▶ SHORT EXERCISE
Could you format the data lines as a JSON list of strings, one string per line with blank lines omitted, covering only the lines between the one containing "collectors: C. V. Morton" and the one containing "elevation (m): 750", inclusive?

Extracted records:
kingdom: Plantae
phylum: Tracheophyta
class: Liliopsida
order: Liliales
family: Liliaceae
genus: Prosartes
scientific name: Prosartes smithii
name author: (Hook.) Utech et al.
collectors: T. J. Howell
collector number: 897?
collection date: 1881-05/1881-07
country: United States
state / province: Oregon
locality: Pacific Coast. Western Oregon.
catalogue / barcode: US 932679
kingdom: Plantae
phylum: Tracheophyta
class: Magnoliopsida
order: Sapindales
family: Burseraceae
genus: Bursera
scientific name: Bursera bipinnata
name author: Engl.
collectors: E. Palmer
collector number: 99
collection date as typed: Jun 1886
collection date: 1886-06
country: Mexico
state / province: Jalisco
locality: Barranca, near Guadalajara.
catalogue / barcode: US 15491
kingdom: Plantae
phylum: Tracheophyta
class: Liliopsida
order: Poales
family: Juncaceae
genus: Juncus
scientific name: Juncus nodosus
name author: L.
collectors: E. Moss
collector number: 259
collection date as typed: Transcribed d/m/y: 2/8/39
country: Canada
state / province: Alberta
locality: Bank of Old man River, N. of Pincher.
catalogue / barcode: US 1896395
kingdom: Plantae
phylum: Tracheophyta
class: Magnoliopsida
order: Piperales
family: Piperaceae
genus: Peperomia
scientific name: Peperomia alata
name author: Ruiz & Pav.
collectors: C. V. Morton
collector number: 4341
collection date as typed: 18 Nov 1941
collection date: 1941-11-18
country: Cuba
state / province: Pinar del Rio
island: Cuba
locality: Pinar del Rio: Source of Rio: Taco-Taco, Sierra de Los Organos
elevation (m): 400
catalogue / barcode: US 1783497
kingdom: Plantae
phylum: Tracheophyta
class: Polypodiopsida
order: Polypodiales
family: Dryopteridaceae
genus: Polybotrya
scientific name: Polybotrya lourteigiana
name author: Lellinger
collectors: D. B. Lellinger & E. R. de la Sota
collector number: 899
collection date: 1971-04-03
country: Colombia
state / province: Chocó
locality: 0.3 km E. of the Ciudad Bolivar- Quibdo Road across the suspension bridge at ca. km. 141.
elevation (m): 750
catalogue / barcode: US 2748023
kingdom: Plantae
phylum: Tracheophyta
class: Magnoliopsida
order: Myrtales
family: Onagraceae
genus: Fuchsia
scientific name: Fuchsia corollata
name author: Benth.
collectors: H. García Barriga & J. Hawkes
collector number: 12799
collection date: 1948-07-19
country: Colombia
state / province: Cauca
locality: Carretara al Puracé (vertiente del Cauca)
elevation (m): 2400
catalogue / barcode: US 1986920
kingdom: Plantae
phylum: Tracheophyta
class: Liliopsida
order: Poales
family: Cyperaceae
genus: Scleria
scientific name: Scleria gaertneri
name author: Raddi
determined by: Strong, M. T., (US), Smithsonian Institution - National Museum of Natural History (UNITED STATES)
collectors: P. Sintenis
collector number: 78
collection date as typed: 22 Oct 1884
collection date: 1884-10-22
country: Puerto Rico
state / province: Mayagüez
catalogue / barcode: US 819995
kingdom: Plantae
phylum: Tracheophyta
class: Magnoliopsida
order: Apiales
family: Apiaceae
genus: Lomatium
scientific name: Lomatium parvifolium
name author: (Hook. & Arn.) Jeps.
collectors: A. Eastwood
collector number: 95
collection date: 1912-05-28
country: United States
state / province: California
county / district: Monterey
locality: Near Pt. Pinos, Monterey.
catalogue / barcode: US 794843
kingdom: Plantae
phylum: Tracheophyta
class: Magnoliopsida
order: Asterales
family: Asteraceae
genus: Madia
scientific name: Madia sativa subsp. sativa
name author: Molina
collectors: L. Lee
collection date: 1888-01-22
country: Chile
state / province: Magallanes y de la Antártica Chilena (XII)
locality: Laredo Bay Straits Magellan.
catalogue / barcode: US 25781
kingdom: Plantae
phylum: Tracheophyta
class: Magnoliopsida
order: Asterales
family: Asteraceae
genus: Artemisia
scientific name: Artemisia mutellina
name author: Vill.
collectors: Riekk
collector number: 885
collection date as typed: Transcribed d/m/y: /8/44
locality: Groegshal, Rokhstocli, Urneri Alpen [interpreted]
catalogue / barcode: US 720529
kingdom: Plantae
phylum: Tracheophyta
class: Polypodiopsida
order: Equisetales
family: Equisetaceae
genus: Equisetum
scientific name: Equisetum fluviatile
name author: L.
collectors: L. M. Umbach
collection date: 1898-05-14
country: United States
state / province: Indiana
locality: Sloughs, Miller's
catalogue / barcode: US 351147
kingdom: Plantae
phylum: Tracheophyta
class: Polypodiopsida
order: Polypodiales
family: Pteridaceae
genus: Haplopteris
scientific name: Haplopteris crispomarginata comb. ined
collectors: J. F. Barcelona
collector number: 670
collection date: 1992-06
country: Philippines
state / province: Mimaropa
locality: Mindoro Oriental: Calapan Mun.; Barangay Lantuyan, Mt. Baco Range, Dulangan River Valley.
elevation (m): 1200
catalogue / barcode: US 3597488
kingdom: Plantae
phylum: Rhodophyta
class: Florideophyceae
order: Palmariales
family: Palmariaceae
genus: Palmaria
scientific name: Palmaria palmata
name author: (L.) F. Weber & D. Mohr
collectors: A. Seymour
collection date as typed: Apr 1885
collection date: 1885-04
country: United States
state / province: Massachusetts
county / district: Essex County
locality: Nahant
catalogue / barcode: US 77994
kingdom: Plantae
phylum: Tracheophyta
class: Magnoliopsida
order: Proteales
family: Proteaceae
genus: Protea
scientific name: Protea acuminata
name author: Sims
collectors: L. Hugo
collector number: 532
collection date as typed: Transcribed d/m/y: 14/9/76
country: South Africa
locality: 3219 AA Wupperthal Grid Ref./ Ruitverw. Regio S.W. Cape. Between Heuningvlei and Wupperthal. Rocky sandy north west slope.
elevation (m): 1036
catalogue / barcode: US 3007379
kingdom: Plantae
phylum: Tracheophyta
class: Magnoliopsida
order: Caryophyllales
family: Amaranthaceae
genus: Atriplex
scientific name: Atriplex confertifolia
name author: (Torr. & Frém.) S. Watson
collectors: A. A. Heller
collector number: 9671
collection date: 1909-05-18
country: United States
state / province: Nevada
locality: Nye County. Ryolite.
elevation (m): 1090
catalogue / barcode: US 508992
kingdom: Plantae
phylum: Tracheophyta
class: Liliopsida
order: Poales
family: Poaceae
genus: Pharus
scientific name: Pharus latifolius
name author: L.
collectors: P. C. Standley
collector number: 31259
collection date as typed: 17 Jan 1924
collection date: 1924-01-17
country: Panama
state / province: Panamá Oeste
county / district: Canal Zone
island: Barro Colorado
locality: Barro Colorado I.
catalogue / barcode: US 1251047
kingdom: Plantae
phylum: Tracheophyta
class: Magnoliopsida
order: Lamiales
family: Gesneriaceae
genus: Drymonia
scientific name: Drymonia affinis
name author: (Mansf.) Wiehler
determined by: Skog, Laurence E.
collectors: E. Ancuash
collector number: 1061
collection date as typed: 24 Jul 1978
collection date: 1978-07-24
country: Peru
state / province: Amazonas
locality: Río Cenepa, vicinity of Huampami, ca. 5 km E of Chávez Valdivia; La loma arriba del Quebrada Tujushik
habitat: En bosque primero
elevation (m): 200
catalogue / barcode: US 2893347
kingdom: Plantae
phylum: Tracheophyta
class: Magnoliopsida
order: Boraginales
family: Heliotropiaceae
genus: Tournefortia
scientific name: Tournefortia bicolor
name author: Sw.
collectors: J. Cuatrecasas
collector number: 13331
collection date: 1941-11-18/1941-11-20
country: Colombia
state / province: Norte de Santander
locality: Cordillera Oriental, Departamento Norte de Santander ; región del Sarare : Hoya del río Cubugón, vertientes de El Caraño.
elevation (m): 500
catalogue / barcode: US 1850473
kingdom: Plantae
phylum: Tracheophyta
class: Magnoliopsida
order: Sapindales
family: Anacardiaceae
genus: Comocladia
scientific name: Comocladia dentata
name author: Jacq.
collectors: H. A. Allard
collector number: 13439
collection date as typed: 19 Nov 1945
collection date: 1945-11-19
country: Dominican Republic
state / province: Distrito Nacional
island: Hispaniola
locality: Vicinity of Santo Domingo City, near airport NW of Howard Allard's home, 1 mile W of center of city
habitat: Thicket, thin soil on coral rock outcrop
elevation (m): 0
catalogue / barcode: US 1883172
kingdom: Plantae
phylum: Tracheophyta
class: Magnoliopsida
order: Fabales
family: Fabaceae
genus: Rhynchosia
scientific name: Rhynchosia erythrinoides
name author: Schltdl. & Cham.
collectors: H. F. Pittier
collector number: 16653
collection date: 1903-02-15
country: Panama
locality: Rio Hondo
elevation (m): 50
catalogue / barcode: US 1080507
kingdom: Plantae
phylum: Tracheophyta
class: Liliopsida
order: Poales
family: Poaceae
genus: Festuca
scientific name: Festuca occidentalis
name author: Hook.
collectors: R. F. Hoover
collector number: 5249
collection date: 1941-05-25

▶ SOLVED PROBLEM
[
  "collectors: C. V. Morton",
  "collector number: 4341",
  "collection date as typed: 18 Nov 1941",
  "collection date: 1941-11-18",
  "country: Cuba",
  "state / province: Pinar del Rio",
  "island: Cuba",
  "locality: Pinar del Rio: Source of Rio: Taco-Taco, Sierra de Los Organos",
  "elevation (m): 400",
  "catalogue / barcode: US 1783497",
  "kingdom: Plantae",
  "phylum: Tracheophyta",
  "class: Polypodiopsida",
  "order: Polypodiales",
  "family: Dryopteridaceae",
  "genus: Polybotrya",
  "scientific name: Polybotrya lourteigiana",
  "name author: Lellinger",
  "collectors: D. B. Lellinger & E. R. de la Sota",
  "collector number: 899",
  "collection date: 1971-04-03",
  "country: Colombia",
  "state / province: Chocó",
  "locality: 0.3 km E. of the Ciudad Bolivar- Quibdo Road across the suspension bridge at ca. km. 141.",
  "elevation (m): 750"
]